I needed a picture, and a quote works. I guess. |
Yeah, not exactly Dickens, but it will do. You know - best of times, worst of times.
But seriously (Phil Collins, 1989) as I patrolled the social media world, I found myself thinking about it all.
I love my friends and I hate when any of them get hurt or there's a misunderstanding. What almost never happens is a definitive break. Friends lose touch a bit but they're never gone. At least, not in me eyes.
Thanks to the beast of social media, one can stay in touch.
Whether it's male or female, I love my friends.
Friends with the opposite sex can certainly be a tough line to walk. Oh I'm not saying it's impossible - in fact it's quite common (present company included).
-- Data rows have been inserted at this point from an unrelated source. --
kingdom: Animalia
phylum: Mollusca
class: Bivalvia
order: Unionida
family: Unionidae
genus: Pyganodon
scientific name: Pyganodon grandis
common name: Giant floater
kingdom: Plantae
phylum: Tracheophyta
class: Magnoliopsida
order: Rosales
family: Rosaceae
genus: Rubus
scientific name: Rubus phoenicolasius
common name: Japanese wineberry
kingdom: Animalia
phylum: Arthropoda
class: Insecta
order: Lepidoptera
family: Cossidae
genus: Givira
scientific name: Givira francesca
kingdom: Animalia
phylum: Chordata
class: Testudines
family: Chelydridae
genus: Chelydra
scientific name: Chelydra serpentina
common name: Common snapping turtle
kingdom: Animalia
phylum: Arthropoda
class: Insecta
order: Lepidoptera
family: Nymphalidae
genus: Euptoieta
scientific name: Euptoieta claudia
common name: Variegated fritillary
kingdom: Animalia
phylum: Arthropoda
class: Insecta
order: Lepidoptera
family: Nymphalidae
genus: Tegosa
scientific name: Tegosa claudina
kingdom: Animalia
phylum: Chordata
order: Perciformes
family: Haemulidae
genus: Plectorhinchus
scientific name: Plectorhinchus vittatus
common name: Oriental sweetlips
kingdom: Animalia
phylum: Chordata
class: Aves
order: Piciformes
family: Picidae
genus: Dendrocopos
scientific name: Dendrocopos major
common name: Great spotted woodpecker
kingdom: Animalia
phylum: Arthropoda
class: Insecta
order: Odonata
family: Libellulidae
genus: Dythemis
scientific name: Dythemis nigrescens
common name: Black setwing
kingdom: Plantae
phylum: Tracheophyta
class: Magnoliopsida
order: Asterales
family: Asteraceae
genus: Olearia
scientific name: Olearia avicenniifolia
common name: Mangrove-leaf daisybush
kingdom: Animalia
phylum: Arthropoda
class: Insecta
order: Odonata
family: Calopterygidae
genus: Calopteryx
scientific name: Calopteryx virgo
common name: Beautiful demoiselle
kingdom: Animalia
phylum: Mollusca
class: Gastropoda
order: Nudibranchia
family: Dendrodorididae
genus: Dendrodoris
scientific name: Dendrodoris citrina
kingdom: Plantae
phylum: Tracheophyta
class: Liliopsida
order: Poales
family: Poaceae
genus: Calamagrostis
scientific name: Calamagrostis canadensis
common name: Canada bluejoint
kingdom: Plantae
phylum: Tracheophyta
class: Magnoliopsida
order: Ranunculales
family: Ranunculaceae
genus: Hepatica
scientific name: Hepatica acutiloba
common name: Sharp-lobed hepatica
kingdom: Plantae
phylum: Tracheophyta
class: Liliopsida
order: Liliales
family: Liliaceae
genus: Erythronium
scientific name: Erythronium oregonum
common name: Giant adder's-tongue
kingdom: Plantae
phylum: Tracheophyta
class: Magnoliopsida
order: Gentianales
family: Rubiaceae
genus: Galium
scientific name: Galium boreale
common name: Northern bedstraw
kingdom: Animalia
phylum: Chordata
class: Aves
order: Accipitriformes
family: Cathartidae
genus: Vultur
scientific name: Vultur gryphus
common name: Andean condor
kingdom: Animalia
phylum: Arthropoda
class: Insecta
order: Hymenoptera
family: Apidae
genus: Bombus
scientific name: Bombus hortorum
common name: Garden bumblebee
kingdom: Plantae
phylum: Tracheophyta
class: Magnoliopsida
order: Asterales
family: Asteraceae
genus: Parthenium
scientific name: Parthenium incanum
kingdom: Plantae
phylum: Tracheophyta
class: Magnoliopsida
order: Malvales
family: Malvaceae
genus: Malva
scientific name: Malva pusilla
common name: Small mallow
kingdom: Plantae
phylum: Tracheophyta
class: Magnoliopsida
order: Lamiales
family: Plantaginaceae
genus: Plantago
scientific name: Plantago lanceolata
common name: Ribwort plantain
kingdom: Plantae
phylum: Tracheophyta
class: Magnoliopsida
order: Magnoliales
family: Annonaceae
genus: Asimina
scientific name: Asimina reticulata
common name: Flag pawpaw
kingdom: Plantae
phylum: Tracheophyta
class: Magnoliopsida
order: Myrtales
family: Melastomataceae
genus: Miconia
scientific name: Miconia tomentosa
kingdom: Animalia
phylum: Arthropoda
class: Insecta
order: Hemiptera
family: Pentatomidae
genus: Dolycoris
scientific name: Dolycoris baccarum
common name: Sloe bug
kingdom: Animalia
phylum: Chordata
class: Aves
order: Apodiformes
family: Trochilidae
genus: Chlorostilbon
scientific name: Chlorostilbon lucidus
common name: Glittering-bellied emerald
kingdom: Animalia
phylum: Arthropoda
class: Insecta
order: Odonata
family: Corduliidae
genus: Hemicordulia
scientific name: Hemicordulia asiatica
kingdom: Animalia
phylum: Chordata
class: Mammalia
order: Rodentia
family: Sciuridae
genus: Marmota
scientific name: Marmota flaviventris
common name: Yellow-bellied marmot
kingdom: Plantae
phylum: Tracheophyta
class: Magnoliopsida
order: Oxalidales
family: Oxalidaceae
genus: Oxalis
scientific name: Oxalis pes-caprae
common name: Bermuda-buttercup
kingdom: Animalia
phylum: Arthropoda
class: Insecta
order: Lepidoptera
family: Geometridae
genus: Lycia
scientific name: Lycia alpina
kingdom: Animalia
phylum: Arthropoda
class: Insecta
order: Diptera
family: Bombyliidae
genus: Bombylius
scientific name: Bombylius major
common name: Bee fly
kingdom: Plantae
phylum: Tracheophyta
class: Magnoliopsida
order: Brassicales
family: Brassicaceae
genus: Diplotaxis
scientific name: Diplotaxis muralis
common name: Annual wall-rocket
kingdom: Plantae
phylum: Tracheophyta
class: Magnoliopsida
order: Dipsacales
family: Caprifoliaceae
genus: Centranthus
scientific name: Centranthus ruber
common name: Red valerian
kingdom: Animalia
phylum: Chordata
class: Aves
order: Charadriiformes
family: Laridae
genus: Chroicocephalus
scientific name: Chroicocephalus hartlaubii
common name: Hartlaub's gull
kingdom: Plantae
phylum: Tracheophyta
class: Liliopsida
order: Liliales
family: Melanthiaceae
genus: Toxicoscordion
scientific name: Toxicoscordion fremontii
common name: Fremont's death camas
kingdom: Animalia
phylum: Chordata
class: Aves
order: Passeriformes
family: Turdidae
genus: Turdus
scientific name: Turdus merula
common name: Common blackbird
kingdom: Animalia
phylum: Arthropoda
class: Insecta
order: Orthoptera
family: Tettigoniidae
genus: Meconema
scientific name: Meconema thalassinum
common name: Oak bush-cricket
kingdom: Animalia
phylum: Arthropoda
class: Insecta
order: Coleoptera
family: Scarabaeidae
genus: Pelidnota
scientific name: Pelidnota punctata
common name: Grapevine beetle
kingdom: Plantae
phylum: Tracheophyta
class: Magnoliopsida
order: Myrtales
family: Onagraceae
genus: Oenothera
Yet it does take a certain level of understanding and, to be honest, it can be a fine line.
Indeed it can often lead to impacting personal relationships, boundaries, and perceived respect (or slights).
And misunderstandings.
I can clearly recall being at Kraft back in the day, and when I announced I was getting married, it was thought that I was marrying a coworker who I frequently had lunch with.
No, but looking back, I could understand why. In this era, had I still worked with that person, there might be social media pictures, selfies, and so on. And the talk would intensify, no doubt.
Rumours (British spelling for Fleetwood Mac, 1977) can be a beast.
And the circle goes 'round. The dance continues.
I also found myself thinking about when and if to "friend" people on social media. Basically: when is it proper? I sometimes see "suggested friends" or meet people and the question comes into my brain.
For instance, I met some great people recently. Now, I wouldn't flinch and, honestly, I would be fine with it if they requested me, but I don't want to impose. Everybody has their own social media personality (and they all have a face that they hide away forever...Mr. Joel...).
Thus I don't. When in doubt, of course.
Yes, this is an inexact science, and really is part of a bigger, more socially complex conundrum in the dynamic of friendship. I have friends who are very careful about their social media relationships. As of this writing, I have 668 connections on Facebook (as of this writing), and I haven't exactly examined who they are. But I'm glad they're there.
I'm sad that I've lost friends, but I suppose there are reasons. I'm one who would rather talk them over and work it out.
In fact, I have passed on very few friend requests, and have only dropped a couple. Now I know I've been a dropped a few times also.
There are deeper things going on there, and I won't get into the minutiae. I know that a conversation was relayed online (we have mutual friends, after all), but I can say that we will agree to disagree.
I mean, aren't friends supposed to do that?
OK, so three music references in here? Ladies and gentlemen, Billy Joel!